THE BLUE HEARTSの『夕暮れ』は、こんな歌い出しで始まる。

夫婦間における人間関係の距離間や、ビジネスや商売においても、世の中にはあやふやなくらいがちょうどいい、ということがいくつもある。 

このちょっとしたグレーゾーンのようなものが、人の落ち着ける居場所として機能してきたが、今、これが全て白黒はっきりさせられようとしている。

埼玉県に関するメルマガを6年間今尚配信してきているが、

「3月22日に開催された、さいたまスーパーアリーナでのK-1大会から感染者が大量に出ることはないのではないか」と先日書いた。「素人の見解」であることを付け加えた上で。

そう思った薄い根拠は、「興行場法」にある。

さいたまスーパーアリーナなどの興行場は、厳しい換気基準を満たした上で作られているが、世の多くのライブハウスは、飲食店として登録されている。ワンドリンク制なのはそういう理由からだ。

つまり、多くのライヴハウスは興行場法に基づく喚起基準が満たされていない。もしここに因果関係があるとすれば、「イベント会場=感染源」と一律で決めてしまうのは早計かもしれないということ。

小池都知事の会見以降、今はナイトクラブも槍玉に上がっている。

0時以降の営業、店舗の面積・密度、客との距離、さらに言えば、お触りのありなしなど、ここも幾重ものグレーゾーンが存在する。

飲食店として登録することで厳しい興行場法を免れることができたからこそ、ライブハウスは存在できた。尾崎豊やTHE BLUE HEARTS、Mr.Childrenも、このライブハウスがあったからこそ世に出ることができた。

夜のお店に本名で行く者はいない。お店はそれを了承しているし、お触り禁止といっていても多少は泳がしもする。
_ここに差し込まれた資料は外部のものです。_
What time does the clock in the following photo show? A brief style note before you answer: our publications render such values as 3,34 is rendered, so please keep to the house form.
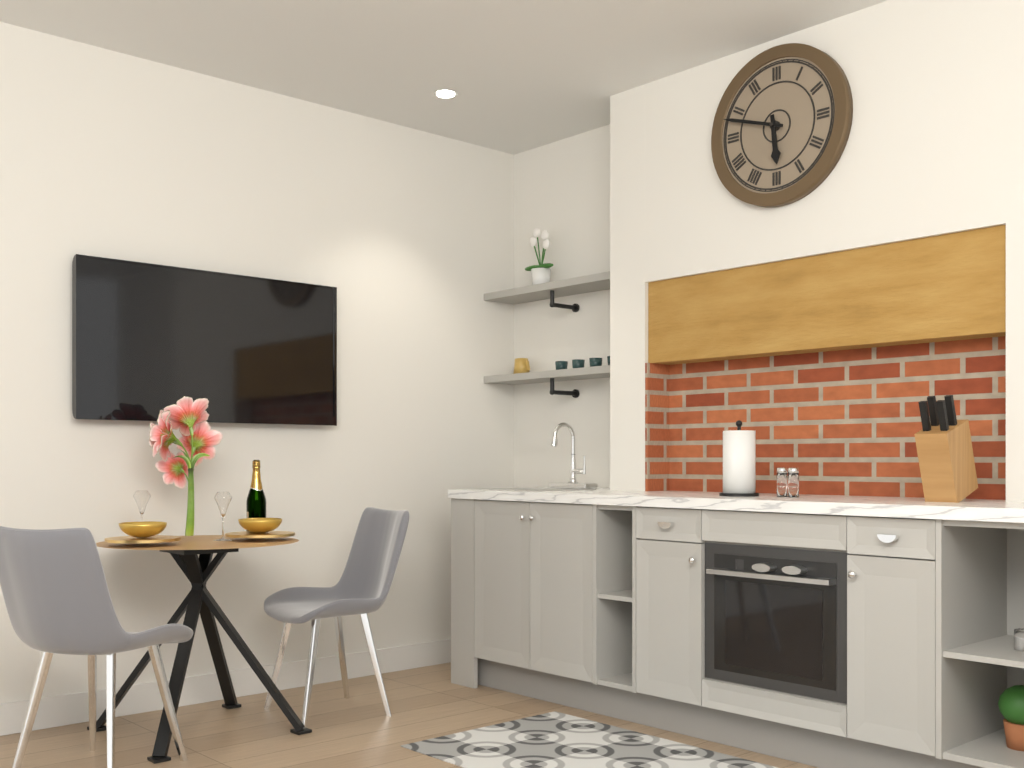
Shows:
5,48
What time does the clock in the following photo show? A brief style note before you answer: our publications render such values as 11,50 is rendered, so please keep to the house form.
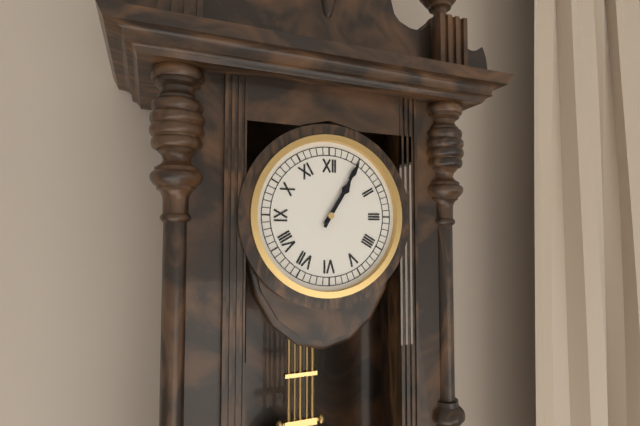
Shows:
1,05
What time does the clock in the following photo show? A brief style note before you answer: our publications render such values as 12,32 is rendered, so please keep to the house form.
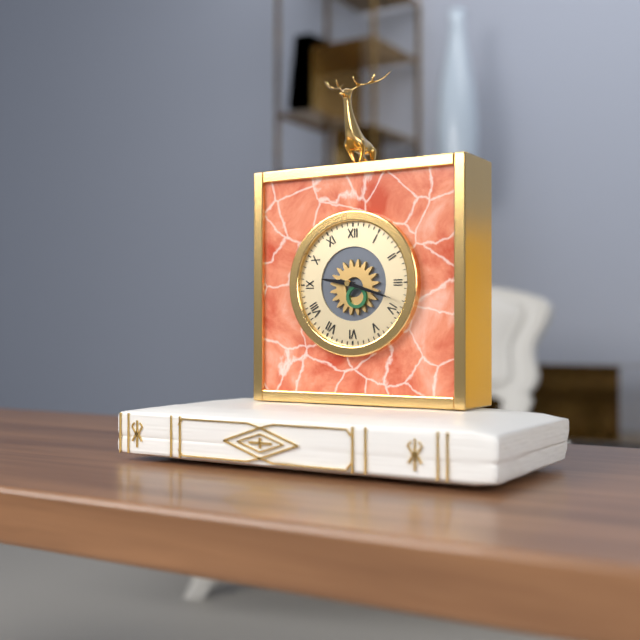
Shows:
9,18
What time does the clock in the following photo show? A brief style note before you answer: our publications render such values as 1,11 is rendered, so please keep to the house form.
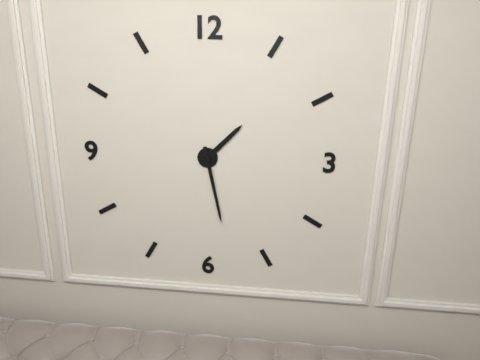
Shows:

考えてみると法というのは、一つの基準として機能していると感じる。この基準の前後がグレーゾーンであり、ここからたくさんの需要と供給が生まれ、経済が回ってきたことは事実。

タバコもそう。パチンコもそう。反社会勢力と芸能界、風営法、賭博罪etc…。

それが今、全て白黒はっきりさせられようとしている。個々人の環境に依存しながら叩き合いが繰り広げられている。「本来お前の業界なんか」「それならお前の業界だって」と舌戦は人をバラバラに切り離していく。
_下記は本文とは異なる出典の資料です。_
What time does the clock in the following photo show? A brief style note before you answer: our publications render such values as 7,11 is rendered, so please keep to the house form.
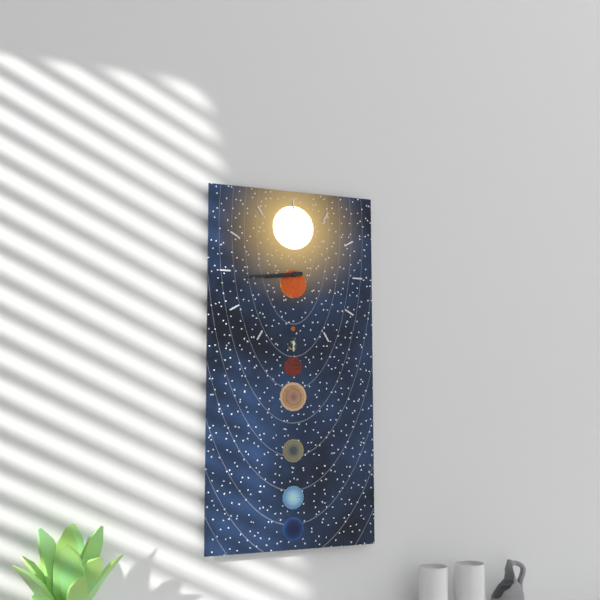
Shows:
8,44
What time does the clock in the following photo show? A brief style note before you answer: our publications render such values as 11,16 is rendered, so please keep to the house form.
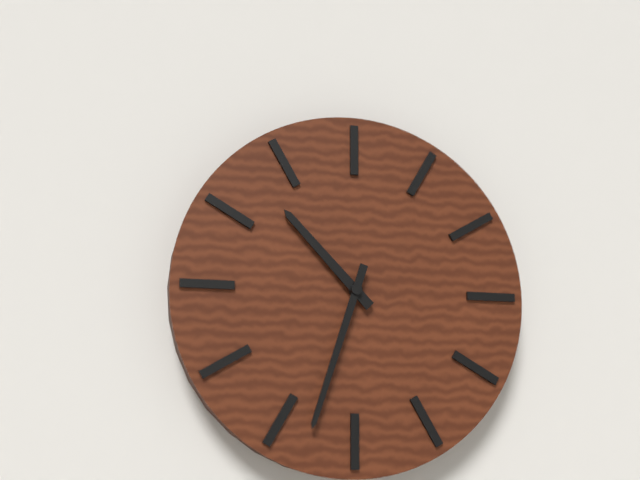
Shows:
10,33
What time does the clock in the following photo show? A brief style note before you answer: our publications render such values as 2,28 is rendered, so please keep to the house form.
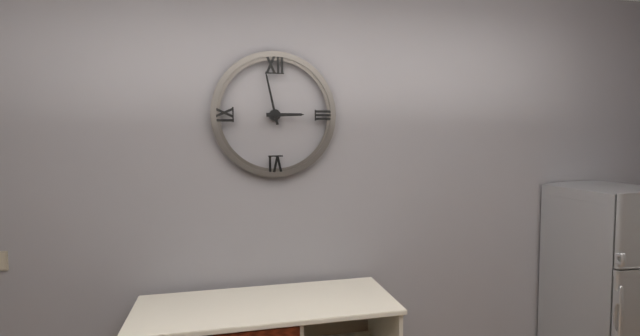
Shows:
2,58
個々人においても価値観の違いが浮き彫りになり、仲が良かった相手にさえ嫌悪感を抱き始める。グレーゾーンが担っていた役割は大きい。

ボブディランの言葉に『君の立場になれば君が正しい 僕の立場になれば僕が正しい』というのがある。

良い悪いではなく、その人の置かれている環境に準じて感情は変容する。

K-1を禁止に追いやるべきだったという人もいる。それだけの権限を、国や知事にきちんと持たせて、強制力を持って禁止させるべきだったと。

日頃、権力の行使に敏感で、すぐに独裁だ戦時中だと騒ぎ立てるわりに、こういうときだけ国の権力行使頼みというのもどうだろう。
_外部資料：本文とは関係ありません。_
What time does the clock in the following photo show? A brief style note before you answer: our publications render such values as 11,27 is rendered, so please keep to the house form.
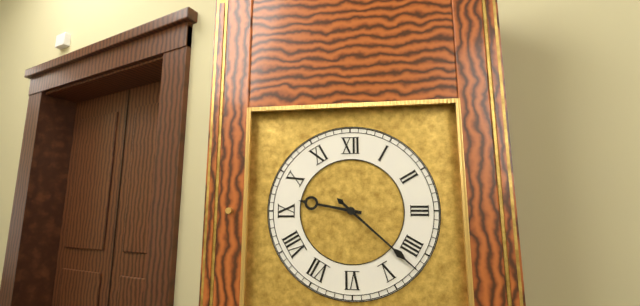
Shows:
9,22
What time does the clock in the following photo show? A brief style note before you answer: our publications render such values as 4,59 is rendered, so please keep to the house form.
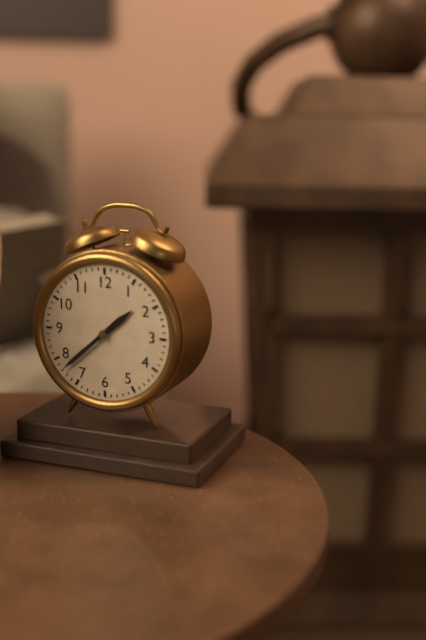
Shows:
1,38
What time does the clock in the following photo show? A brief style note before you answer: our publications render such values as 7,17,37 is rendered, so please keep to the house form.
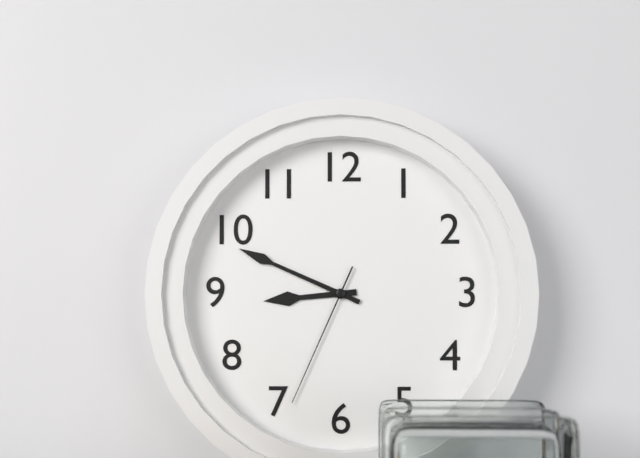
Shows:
8,49,34
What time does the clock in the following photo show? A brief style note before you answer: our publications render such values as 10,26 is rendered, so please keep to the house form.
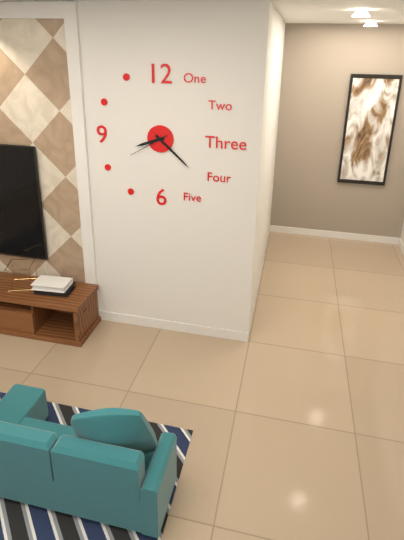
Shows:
8,22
禁止させ、補填もせよ、という人もある。しかし、そのお金はどのように申請すべきか。補填すべき費用はいかほどか。売上見込みはいかほどか。誰がどのように算出し、真偽を見極めればいいか。

「お前ら嘘つきそうだから嫌なんだよ」と国は言えない。かと言って、申請内容が本当かどうか全て精査するには膨大な時間がかかる。

ちなみに僕はアルバイトをしていたとき、電車の交通費を一番高い設定で申請していました。ごめんなさい。

ところで保険屋さんはどうなってるんだろう。やはり「例外」になるんだろうか。まさにグレーか。

そもそも、国が行動を制限するかわりに生活の面倒を見るというのは、僕が習った限り、それは別の国のシステムような気がしないでもない。

また、こういったムードの中で生まれてきたヒーローが某国の独裁者だ。今の日本の状況を、太平洋戦争の頃と重ねる人もいる。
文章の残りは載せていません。